--- Source information Enclosed Below ---

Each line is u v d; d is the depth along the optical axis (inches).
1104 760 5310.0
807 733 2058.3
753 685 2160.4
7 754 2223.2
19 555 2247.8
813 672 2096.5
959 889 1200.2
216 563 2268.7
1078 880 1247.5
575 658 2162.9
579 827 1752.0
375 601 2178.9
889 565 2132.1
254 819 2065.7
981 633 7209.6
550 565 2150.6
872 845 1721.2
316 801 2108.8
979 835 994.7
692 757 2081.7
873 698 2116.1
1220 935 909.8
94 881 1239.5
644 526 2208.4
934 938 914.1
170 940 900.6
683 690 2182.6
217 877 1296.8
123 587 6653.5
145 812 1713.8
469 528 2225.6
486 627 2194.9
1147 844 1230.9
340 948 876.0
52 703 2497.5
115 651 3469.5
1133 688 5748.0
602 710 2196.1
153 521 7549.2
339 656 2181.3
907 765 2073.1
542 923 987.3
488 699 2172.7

--- End of Enclosed Source information ---

Work order
With the line that contains "375 601 2178.9" as the first and the final line of the data as the last, repeat every line in that span exactly.

Output
375 601 2178.9
889 565 2132.1
254 819 2065.7
981 633 7209.6
550 565 2150.6
872 845 1721.2
316 801 2108.8
979 835 994.7
692 757 2081.7
873 698 2116.1
1220 935 909.8
94 881 1239.5
644 526 2208.4
934 938 914.1
170 940 900.6
683 690 2182.6
217 877 1296.8
123 587 6653.5
145 812 1713.8
469 528 2225.6
486 627 2194.9
1147 844 1230.9
340 948 876.0
52 703 2497.5
115 651 3469.5
1133 688 5748.0
602 710 2196.1
153 521 7549.2
339 656 2181.3
907 765 2073.1
542 923 987.3
488 699 2172.7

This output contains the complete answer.